## About this exercise
Revise the listing from its start through the line with "29: (141, 165)", replacing "top-left" with "upper-left" and keeping everything else unchanged. Leave the pictures out of your answer.
Data below:
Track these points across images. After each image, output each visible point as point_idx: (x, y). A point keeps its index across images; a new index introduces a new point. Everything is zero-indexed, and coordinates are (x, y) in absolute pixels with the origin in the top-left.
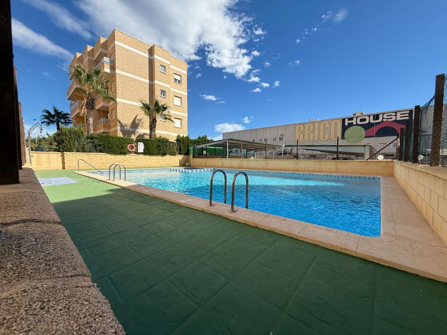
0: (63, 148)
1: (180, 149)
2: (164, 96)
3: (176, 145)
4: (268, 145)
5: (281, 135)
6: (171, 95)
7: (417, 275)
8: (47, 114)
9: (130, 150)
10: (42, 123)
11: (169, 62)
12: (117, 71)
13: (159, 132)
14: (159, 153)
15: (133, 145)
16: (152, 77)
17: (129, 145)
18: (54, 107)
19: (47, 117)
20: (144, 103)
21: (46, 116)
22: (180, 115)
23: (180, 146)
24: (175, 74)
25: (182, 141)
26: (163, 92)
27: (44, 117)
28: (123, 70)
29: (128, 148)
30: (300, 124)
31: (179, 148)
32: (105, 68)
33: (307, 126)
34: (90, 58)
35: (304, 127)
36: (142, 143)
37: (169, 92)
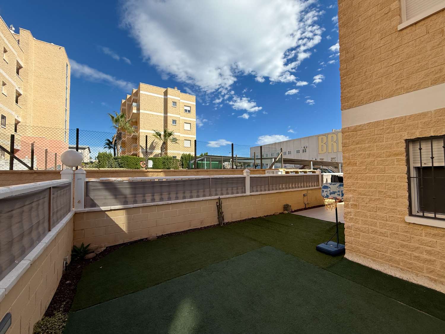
0: (99, 166)
1: (183, 165)
2: (175, 124)
3: (179, 161)
5: (304, 147)
6: (181, 122)
8: (108, 142)
9: (142, 166)
10: (105, 148)
11: (179, 99)
12: (141, 111)
13: (171, 152)
14: (164, 167)
15: (145, 162)
16: (166, 112)
17: (141, 163)
21: (107, 143)
22: (190, 137)
23: (182, 162)
24: (185, 106)
25: (184, 158)
26: (175, 121)
28: (145, 110)
29: (141, 165)
30: (323, 135)
31: (181, 163)
32: (133, 110)
33: (330, 136)
34: (129, 103)
35: (327, 138)
36: (151, 161)
37: (179, 120)
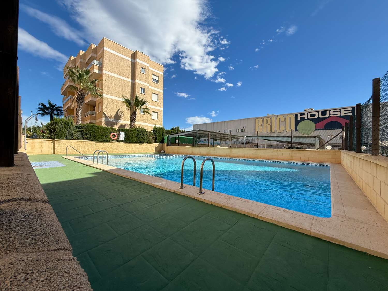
0: (54, 136)
1: (156, 138)
2: (143, 92)
3: (152, 135)
4: (232, 135)
5: (243, 127)
6: (150, 92)
7: (365, 254)
8: (42, 107)
9: (112, 138)
10: (37, 114)
11: (148, 65)
12: (105, 72)
13: (138, 123)
14: (137, 141)
15: (115, 134)
16: (133, 77)
17: (112, 134)
18: (49, 101)
19: (42, 110)
20: (126, 98)
21: (41, 108)
22: (157, 109)
23: (156, 136)
24: (153, 74)
25: (158, 131)
26: (143, 89)
27: (39, 109)
28: (109, 71)
30: (259, 118)
31: (155, 137)
32: (94, 69)
33: (265, 119)
34: (82, 61)
35: (263, 121)
36: (123, 132)
37: (148, 89)
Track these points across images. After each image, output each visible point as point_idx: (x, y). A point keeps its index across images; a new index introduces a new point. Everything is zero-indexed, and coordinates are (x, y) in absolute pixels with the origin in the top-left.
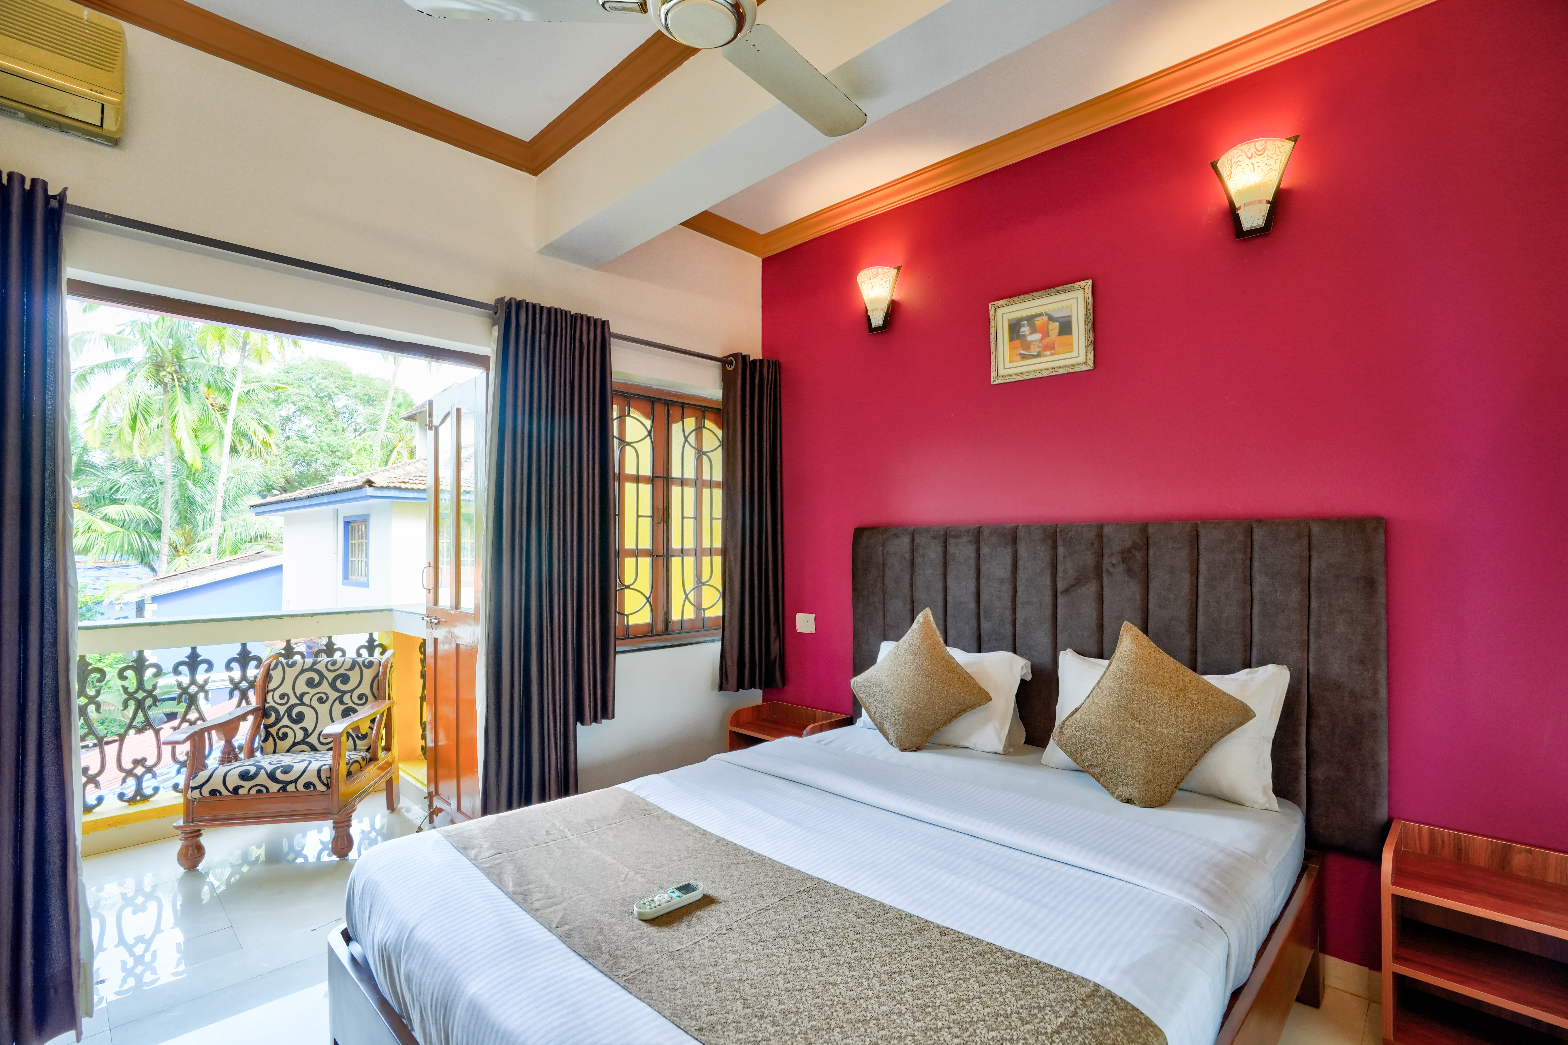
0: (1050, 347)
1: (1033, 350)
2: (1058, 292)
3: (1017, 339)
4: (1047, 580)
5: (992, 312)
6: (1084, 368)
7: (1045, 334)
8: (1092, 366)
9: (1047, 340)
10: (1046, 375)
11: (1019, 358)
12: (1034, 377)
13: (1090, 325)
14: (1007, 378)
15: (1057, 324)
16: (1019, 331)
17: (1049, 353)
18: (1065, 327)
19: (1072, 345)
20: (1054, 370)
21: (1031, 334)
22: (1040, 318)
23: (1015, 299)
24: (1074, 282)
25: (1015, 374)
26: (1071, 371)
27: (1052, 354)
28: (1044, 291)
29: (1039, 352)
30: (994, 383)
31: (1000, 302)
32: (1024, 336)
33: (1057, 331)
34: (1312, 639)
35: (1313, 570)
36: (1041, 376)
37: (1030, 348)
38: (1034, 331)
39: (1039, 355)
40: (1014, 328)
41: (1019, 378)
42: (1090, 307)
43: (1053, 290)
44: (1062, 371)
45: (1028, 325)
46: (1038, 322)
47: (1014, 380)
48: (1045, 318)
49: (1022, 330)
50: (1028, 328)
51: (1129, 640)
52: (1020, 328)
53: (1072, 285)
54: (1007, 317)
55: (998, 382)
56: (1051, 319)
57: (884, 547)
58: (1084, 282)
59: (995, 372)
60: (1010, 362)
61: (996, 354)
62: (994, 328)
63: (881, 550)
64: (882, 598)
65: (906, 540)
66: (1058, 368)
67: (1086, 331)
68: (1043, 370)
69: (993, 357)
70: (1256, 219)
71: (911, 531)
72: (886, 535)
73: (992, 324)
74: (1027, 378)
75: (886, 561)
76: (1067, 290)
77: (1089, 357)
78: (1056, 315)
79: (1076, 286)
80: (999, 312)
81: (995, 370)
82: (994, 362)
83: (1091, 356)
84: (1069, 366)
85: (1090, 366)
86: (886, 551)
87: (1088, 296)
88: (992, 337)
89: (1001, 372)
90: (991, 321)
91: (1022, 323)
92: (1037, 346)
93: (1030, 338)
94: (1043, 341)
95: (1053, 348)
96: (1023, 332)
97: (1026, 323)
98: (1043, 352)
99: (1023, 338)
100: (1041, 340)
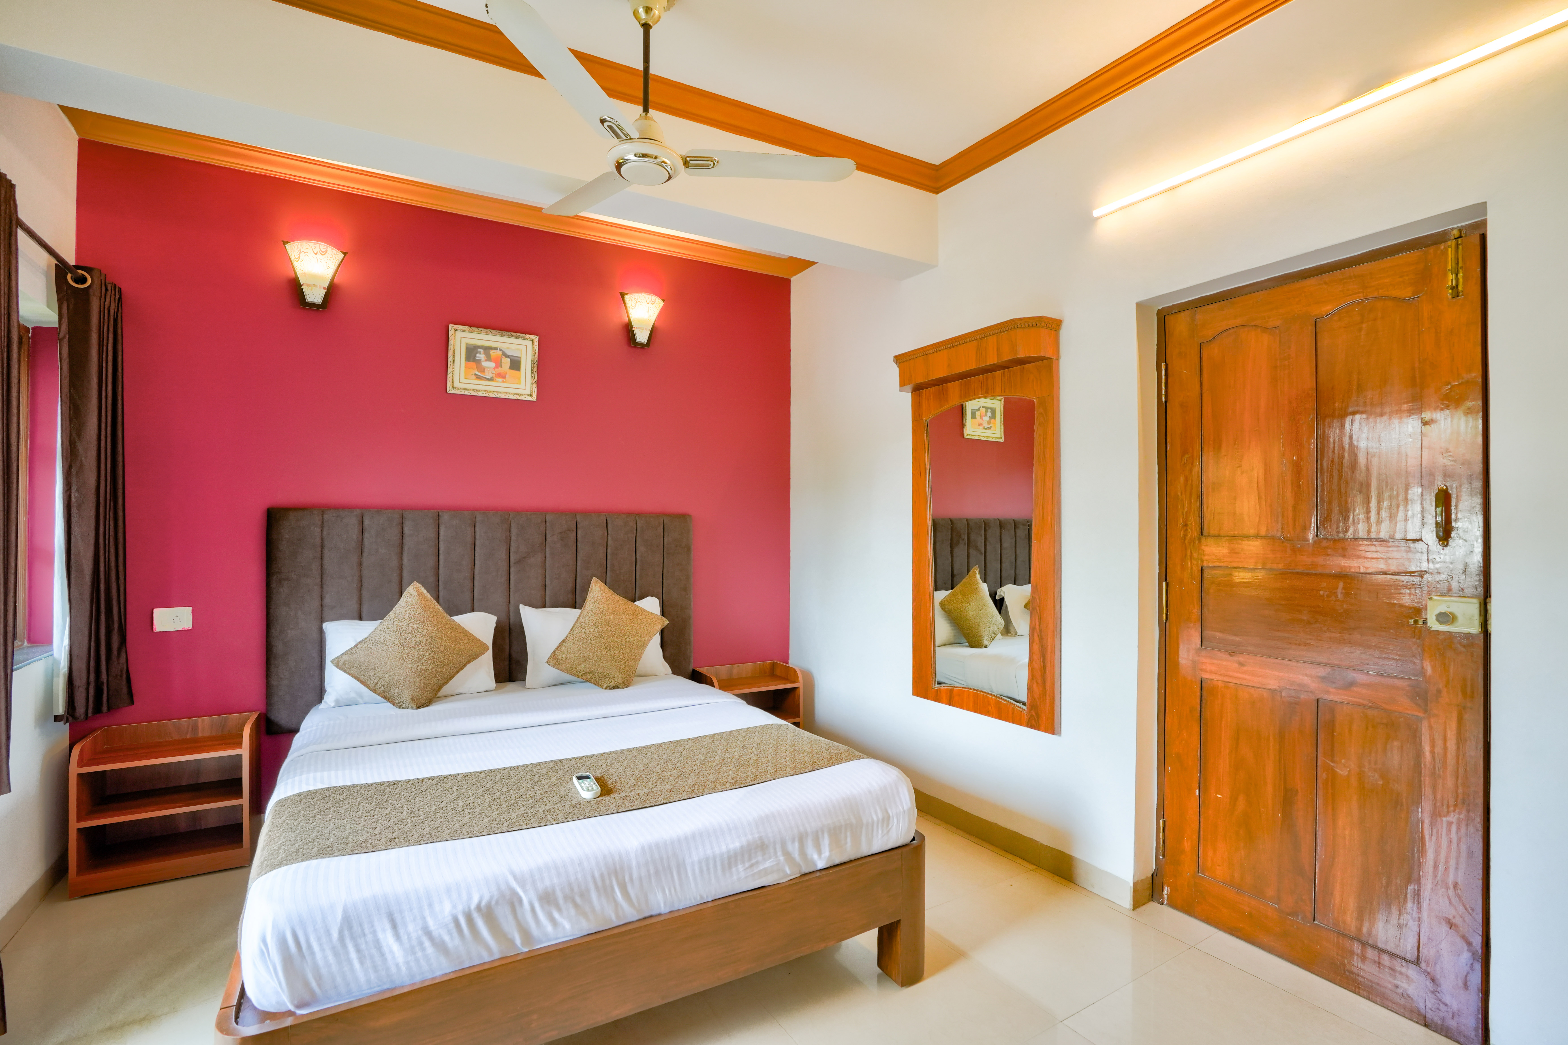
0: (503, 376)
1: (487, 374)
2: (513, 337)
3: (473, 362)
4: (503, 555)
5: (451, 333)
6: (529, 399)
7: (498, 364)
8: (536, 398)
9: (499, 370)
10: (499, 397)
11: (474, 377)
12: (487, 396)
13: (535, 369)
14: (463, 391)
15: (509, 360)
16: (475, 356)
17: (501, 380)
18: (515, 365)
19: (519, 379)
20: (505, 395)
21: (486, 361)
22: (495, 351)
23: (475, 329)
24: (526, 334)
25: (470, 390)
26: (519, 398)
27: (503, 382)
28: (500, 331)
29: (492, 377)
30: (450, 392)
31: (460, 327)
32: (480, 361)
33: (508, 365)
34: (664, 581)
35: (665, 543)
36: (494, 396)
37: (484, 372)
38: (489, 358)
39: (491, 379)
40: (471, 352)
41: (473, 394)
42: (536, 356)
43: (508, 333)
44: (512, 397)
45: (485, 353)
46: (493, 353)
47: (470, 394)
48: (500, 353)
49: (478, 355)
50: (484, 355)
51: (598, 589)
52: (477, 353)
53: (524, 335)
54: (464, 341)
55: (453, 392)
56: (505, 355)
57: (322, 527)
58: (533, 336)
59: (451, 384)
60: (465, 378)
61: (453, 368)
62: (452, 346)
63: (318, 530)
64: (319, 580)
65: (352, 520)
66: (509, 393)
67: (532, 372)
68: (496, 392)
69: (450, 370)
70: (642, 337)
71: (358, 512)
72: (326, 516)
73: (451, 342)
74: (481, 395)
75: (326, 543)
76: (519, 338)
77: (533, 392)
78: (508, 353)
79: (527, 337)
80: (459, 335)
81: (451, 381)
82: (451, 375)
83: (535, 391)
84: (518, 394)
85: (534, 398)
86: (325, 533)
87: (535, 347)
88: (450, 353)
89: (457, 384)
90: (450, 339)
91: (479, 350)
92: (490, 372)
93: (485, 364)
94: (496, 370)
95: (504, 377)
96: (479, 357)
97: (482, 350)
98: (495, 378)
99: (478, 362)
100: (494, 368)
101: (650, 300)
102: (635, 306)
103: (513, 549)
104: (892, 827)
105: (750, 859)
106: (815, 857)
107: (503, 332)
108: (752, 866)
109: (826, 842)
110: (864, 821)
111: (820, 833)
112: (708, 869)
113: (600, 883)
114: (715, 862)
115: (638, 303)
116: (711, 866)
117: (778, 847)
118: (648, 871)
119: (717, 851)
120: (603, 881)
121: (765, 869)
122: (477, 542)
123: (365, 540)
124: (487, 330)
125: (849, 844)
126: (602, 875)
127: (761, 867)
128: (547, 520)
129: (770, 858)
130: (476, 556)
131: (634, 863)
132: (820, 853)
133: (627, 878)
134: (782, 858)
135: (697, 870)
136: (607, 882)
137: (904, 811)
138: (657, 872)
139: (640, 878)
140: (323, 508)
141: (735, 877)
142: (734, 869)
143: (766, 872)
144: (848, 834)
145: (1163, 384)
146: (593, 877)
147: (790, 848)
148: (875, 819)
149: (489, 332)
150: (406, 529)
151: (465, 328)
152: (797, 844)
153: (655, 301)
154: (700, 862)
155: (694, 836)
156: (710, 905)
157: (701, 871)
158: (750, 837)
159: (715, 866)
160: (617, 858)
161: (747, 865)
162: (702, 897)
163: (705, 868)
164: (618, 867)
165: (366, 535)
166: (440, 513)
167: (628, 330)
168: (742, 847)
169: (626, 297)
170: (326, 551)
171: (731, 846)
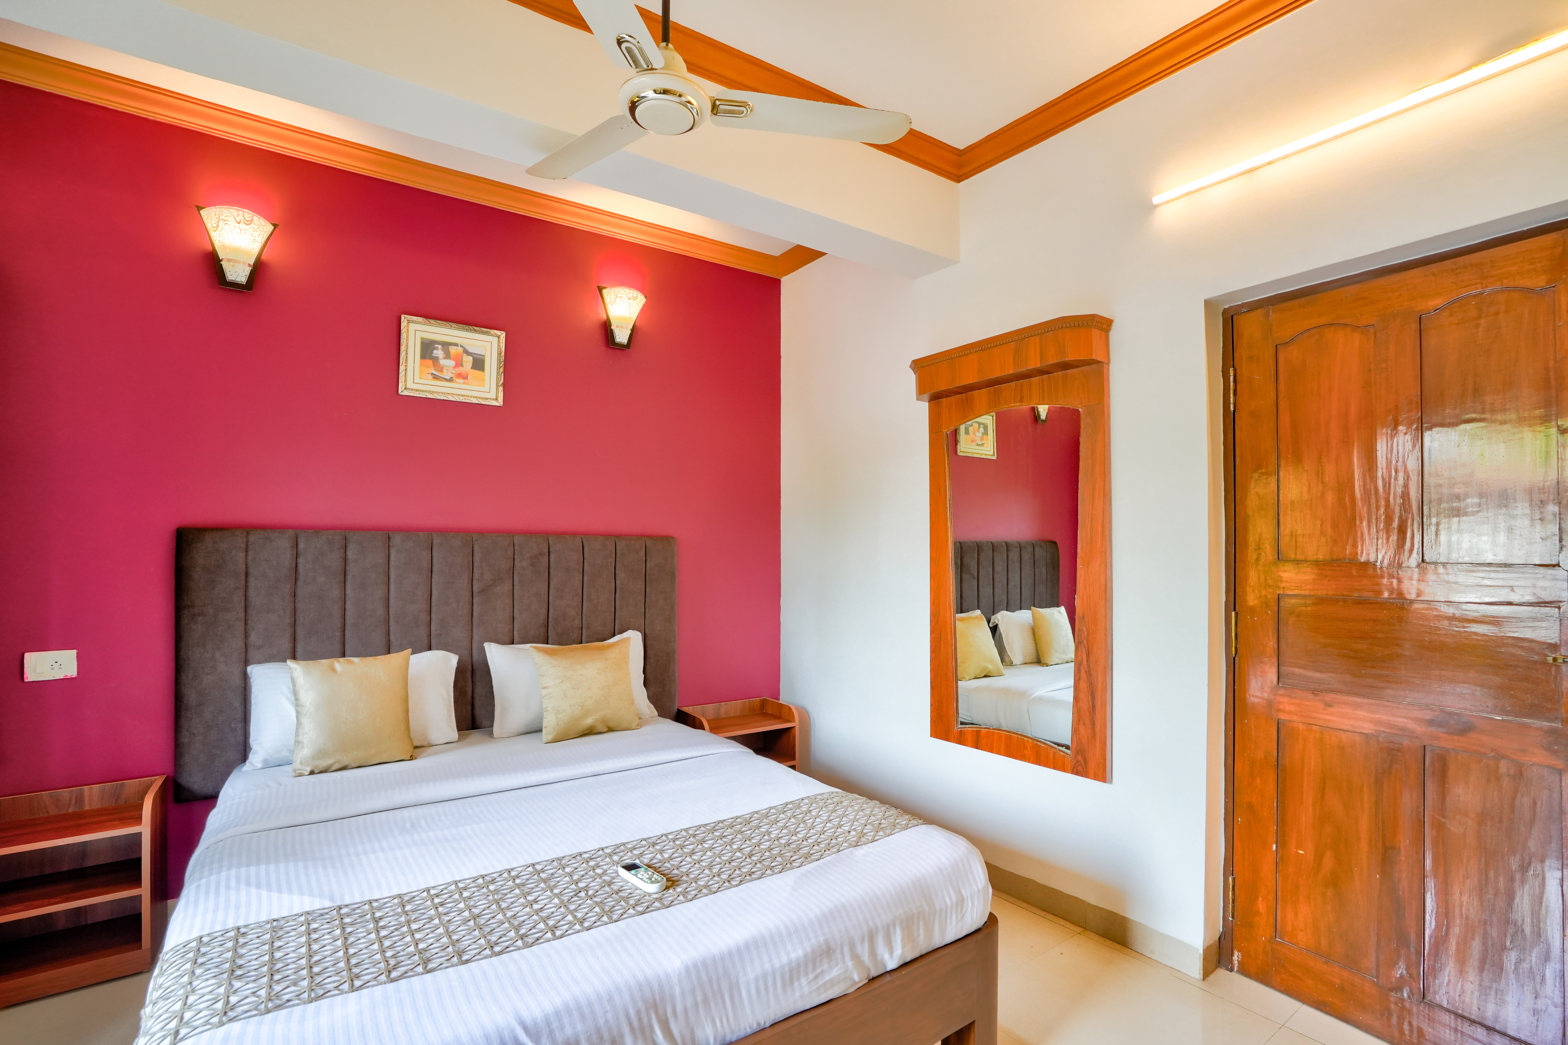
0: (463, 377)
1: (445, 374)
2: (474, 331)
3: (429, 359)
4: (464, 583)
5: (403, 324)
6: (495, 403)
7: (459, 364)
8: (502, 403)
9: (460, 370)
10: (459, 400)
11: (430, 377)
12: (447, 399)
13: (502, 370)
14: (418, 393)
15: (471, 358)
16: (432, 352)
17: (461, 381)
18: (479, 364)
19: (483, 380)
20: (467, 398)
21: (444, 358)
22: (455, 348)
23: (432, 321)
24: (491, 328)
25: (426, 391)
26: (483, 402)
27: (464, 383)
28: (462, 325)
29: (452, 377)
30: (402, 394)
31: (415, 318)
32: (437, 358)
33: (470, 364)
34: (647, 611)
35: (647, 568)
36: (454, 400)
37: (442, 371)
38: (448, 356)
39: (450, 380)
40: (427, 348)
41: (429, 396)
42: (503, 354)
43: (470, 327)
44: (475, 401)
45: (443, 350)
46: (453, 350)
47: (426, 397)
48: (460, 350)
49: (435, 352)
50: (442, 352)
52: (434, 349)
53: (489, 330)
54: (420, 335)
55: (406, 393)
56: (466, 352)
57: (247, 551)
58: (499, 331)
59: (403, 383)
60: (420, 378)
61: (406, 366)
62: (405, 341)
63: (242, 554)
64: (243, 615)
65: (283, 542)
66: (471, 397)
67: (498, 373)
68: (456, 395)
69: (402, 368)
70: (622, 336)
71: (291, 533)
72: (251, 539)
73: (404, 335)
74: (439, 398)
75: (251, 570)
76: (483, 333)
77: (499, 396)
78: (470, 350)
79: (492, 332)
80: (413, 327)
81: (403, 381)
82: (403, 373)
83: (501, 395)
84: (481, 398)
85: (500, 403)
86: (250, 558)
87: (502, 345)
88: (403, 348)
89: (410, 385)
90: (402, 332)
91: (436, 346)
92: (449, 372)
93: (443, 362)
94: (456, 369)
95: (465, 377)
96: (436, 354)
97: (440, 346)
98: (455, 379)
99: (435, 360)
100: (454, 368)
101: (631, 295)
102: (615, 301)
103: (476, 576)
104: (966, 911)
105: (814, 969)
106: (886, 956)
107: (465, 326)
108: (816, 977)
109: (898, 937)
110: (938, 908)
111: (891, 928)
112: (766, 988)
113: (636, 1024)
114: (774, 978)
115: (618, 299)
116: (770, 983)
117: (846, 950)
118: (695, 999)
119: (777, 963)
120: (640, 1020)
121: (831, 980)
122: (434, 569)
123: (300, 566)
124: (445, 323)
125: (922, 937)
126: (638, 1013)
127: (827, 978)
128: (515, 542)
129: (837, 965)
130: (433, 584)
131: (677, 991)
132: (891, 951)
133: (669, 1013)
134: (850, 964)
135: (753, 992)
136: (645, 1020)
137: (979, 891)
138: (706, 1000)
139: (686, 1010)
140: (248, 528)
141: (797, 994)
142: (796, 984)
143: (832, 983)
144: (921, 924)
145: (1232, 392)
146: (628, 1016)
147: (859, 950)
148: (949, 903)
149: (448, 325)
150: (349, 553)
151: (420, 319)
152: (866, 944)
153: (637, 297)
154: (757, 980)
155: (747, 946)
156: (768, 1033)
157: (758, 991)
158: (814, 941)
159: (775, 983)
160: (656, 987)
161: (811, 976)
162: (758, 1024)
163: (762, 987)
164: (658, 999)
165: (301, 560)
166: (390, 535)
167: (606, 328)
168: (806, 956)
169: (604, 291)
170: (251, 580)
171: (793, 956)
End of Data.
## Written response
Track these points across images. After each image, output each visible point as point_idx: (x, y). A point keeps its index across images; a new index introduces a new point. Everything is zero-indexed, and coordinates are (x, y) in absolute pixels with the origin in the upper-left.
0: (63, 148)
1: (180, 149)
2: (164, 96)
3: (176, 145)
4: (268, 145)
5: (281, 135)
6: (171, 95)
7: (417, 275)
8: (47, 114)
9: (130, 150)
10: (42, 123)
11: (169, 62)
12: (117, 71)
13: (159, 132)
14: (159, 153)
15: (133, 145)
16: (152, 77)
17: (129, 145)
18: (54, 107)
19: (47, 117)
20: (144, 103)
21: (46, 116)
22: (180, 115)
23: (180, 146)
24: (175, 74)
25: (182, 141)
26: (163, 92)
27: (44, 117)
28: (123, 70)
29: (128, 148)
30: (300, 124)
31: (179, 148)
32: (105, 68)
33: (307, 126)
34: (90, 58)
35: (304, 127)
36: (142, 143)
37: (169, 92)
0: (99, 166)
1: (183, 165)
2: (175, 124)
3: (179, 161)
5: (304, 147)
6: (181, 122)
8: (108, 142)
9: (142, 166)
10: (105, 148)
11: (179, 99)
12: (141, 111)
13: (171, 152)
14: (164, 167)
15: (145, 162)
16: (166, 112)
17: (141, 163)
21: (107, 143)
22: (190, 137)
23: (182, 162)
24: (185, 106)
25: (184, 158)
26: (175, 121)
28: (145, 110)
29: (141, 165)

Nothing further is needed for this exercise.